Theya melirik Cylo yang sudah membalik sendok dan garpunya. Kepala wanita itu menggeleng.
“Aku ada perlu sebentar, sebelum ke rumah sakit,” jujur Theya.
“Ke tempat Bunda Dahlia?” tanya Cylo ingin tahu. Pria itu menghembuskan nafas berat, begitu melihat kepala Theya mengangguk.
“Aku bisa mengantarmu.”
“Bukannya kamu ada meeting pagi ini?”
Ah … iya, benar. Cylo nyaris saja melupakannya. Pria itu meraih tissue, lalu mengusap pelan bibirnya. Sepertinya, hari ini mereka berdua memang harus berangkat terpisah.
“Baiklah. Kalau begitu, sampaikan salamku untuk bunda Dahlia, dan anak-anak.”
Theya menganggukkan kepala. Setelahnya, wanita itu mendorong kursi ke belakang, kemudian beranjak. Meraih tas yang sebelumnya ia letakkan di kursi sampingnya, sebelum melangkah meninggakkan ruang makan. Meninggalkan suami yang menatap punggungnya dengan desah nafas kasar.
Dua tahun pernikahan, dan sikap Theya masih tidak berubah. Dingin. Cylo menarik nafas panjang. Dia tidak bisa menyalahkan Theya. Dia lah yang mengajukan kesepakatan tersebut. Pernikahan mereka terjadi memang bukan karena cinta.

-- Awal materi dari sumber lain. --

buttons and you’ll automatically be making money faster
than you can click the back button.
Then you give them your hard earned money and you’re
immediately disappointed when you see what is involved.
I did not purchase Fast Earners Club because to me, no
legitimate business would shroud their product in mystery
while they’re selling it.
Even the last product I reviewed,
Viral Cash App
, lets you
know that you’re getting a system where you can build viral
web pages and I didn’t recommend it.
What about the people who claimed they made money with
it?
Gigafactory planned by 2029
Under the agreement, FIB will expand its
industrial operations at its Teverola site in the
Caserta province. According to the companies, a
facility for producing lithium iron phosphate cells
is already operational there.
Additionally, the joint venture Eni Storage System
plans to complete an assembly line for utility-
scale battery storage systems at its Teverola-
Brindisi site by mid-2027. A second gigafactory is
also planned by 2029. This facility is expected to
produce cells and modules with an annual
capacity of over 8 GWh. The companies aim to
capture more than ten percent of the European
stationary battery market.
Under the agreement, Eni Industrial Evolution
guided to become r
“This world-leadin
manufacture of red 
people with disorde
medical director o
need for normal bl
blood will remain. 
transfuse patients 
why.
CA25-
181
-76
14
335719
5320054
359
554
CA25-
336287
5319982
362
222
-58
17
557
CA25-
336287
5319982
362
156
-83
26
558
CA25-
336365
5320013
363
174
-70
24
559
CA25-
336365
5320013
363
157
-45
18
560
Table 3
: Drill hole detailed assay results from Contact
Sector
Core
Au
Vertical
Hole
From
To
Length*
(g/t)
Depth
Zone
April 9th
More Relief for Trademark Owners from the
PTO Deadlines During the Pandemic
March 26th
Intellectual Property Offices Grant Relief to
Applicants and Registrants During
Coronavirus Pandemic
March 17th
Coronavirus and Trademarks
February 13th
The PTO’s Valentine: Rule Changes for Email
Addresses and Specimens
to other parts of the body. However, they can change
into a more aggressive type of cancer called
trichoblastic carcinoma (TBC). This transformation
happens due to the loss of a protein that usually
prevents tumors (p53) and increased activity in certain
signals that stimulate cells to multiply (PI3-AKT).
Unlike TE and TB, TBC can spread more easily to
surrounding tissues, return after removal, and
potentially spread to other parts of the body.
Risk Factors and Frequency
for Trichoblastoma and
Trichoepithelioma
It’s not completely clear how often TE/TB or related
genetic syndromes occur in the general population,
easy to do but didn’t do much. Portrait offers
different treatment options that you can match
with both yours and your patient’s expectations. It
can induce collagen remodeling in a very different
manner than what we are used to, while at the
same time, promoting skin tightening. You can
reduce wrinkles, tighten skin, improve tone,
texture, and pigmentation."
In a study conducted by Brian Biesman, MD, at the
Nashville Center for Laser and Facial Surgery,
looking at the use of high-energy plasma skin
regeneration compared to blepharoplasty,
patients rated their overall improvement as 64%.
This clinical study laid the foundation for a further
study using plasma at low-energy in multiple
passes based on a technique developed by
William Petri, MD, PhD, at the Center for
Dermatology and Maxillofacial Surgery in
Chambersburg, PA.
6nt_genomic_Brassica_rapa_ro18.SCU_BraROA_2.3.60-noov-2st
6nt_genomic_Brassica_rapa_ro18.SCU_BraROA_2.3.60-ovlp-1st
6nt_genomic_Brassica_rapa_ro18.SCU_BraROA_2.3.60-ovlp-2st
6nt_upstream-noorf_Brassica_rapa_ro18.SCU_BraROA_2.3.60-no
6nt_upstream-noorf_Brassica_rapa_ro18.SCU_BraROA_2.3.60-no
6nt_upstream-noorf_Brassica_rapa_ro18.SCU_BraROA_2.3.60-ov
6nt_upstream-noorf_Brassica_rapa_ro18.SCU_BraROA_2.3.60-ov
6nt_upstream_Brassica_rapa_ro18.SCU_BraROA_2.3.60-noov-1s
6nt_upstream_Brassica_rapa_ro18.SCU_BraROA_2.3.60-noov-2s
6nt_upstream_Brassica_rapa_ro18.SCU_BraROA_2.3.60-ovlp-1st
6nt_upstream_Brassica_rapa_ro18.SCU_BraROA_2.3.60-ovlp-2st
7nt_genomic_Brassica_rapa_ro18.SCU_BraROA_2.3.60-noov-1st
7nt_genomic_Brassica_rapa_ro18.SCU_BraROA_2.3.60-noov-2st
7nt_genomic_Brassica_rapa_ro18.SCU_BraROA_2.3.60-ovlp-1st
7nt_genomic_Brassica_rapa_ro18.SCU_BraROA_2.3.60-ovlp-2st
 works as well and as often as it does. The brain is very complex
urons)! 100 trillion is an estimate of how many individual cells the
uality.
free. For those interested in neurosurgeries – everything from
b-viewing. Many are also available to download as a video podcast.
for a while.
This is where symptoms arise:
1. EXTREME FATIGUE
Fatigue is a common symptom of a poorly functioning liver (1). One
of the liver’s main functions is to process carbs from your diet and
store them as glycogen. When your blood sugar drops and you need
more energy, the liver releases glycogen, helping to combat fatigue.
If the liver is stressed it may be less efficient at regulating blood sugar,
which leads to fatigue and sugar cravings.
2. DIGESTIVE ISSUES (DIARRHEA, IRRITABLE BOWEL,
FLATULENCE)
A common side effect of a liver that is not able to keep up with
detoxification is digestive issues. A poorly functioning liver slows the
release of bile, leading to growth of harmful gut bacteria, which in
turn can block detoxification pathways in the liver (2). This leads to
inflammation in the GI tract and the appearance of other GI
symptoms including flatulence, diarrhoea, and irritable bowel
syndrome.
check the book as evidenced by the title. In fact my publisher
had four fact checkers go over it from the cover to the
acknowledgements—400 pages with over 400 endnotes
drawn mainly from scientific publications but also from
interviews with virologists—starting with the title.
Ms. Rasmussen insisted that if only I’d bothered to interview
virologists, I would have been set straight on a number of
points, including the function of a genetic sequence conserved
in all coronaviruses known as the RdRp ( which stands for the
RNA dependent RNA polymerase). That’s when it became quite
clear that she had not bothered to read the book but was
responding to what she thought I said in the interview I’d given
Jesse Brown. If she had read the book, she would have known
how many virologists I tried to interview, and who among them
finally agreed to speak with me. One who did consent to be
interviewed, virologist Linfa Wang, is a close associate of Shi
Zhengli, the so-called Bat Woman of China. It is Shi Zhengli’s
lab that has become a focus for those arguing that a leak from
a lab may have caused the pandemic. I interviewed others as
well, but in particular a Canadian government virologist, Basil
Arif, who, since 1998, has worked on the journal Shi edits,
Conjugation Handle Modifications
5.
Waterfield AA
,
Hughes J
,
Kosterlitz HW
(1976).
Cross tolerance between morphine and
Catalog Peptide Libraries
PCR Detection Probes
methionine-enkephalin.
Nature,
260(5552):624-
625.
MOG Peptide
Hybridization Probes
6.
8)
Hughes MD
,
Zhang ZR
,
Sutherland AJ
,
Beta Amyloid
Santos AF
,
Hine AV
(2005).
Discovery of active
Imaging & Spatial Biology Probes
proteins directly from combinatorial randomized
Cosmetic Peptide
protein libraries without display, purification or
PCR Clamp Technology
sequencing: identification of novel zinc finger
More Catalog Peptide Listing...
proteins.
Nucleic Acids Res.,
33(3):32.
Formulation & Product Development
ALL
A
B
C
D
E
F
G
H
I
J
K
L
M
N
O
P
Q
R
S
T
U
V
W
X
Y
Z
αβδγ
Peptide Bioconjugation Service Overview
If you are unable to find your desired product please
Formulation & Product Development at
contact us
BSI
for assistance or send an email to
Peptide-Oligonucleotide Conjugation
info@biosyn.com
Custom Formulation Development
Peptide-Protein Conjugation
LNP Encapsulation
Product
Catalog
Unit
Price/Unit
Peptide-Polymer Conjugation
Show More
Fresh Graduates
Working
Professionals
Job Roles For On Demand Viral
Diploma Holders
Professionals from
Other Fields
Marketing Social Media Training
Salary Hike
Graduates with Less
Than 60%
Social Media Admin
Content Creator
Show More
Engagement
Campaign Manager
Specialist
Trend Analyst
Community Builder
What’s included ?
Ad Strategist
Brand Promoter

Baik dirinya, dan juga Theya memiliki orang tercinta saat mereka memutuskan untuk menikah. Pernikahan itu terjadi atas dasar kepentingan masing-masing. Theya yang sakit hati dengan Leon, setelah mengetahui pria itu tidur dengan perempuan lain, dan dia yang harus memenangkan tantangan sang papa--agar tidak kehilangan rumah sakit yang dibangun susah payah oleh mendiang ibunya.